**Exercise instructions**
Give the records once more, exactly as they stand.

########################################

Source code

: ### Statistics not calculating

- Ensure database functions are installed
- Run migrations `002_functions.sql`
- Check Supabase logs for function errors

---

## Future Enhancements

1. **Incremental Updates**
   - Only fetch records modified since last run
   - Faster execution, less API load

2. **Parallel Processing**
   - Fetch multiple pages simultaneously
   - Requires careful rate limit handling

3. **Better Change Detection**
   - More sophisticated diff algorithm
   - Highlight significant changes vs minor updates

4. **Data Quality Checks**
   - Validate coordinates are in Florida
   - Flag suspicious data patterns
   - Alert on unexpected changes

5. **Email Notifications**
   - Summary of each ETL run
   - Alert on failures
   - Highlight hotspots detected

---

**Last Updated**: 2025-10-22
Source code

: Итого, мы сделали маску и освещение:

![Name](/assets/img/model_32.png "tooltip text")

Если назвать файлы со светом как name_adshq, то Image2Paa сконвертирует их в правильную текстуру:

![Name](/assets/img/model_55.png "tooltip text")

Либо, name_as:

########################################

**Task answer**
Source code

: ### Statistics not calculating

- Ensure database functions are installed
- Run migrations `002_functions.sql`
- Check Supabase logs for function errors

---

## Future Enhancements

1. **Incremental Updates**
   - Only fetch records modified since last run
   - Faster execution, less API load

2. **Parallel Processing**
   - Fetch multiple pages simultaneously
   - Requires careful rate limit handling

3. **Better Change Detection**
   - More sophisticated diff algorithm
   - Highlight significant changes vs minor updates

4. **Data Quality Checks**
   - Validate coordinates are in Florida
   - Flag suspicious data patterns
   - Alert on unexpected changes

5. **Email Notifications**
   - Summary of each ETL run
   - Alert on failures
   - Highlight hotspots detected

---

**Last Updated**: 2025-10-22
Source code

: Итого, мы сделали маску и освещение:

![Name](/assets/img/model_32.png "tooltip text")

Если назвать файлы со светом как name_adshq, то Image2Paa сконвертирует их в правильную текстуру:

![Name](/assets/img/model_55.png "tooltip text")

Либо, name_as:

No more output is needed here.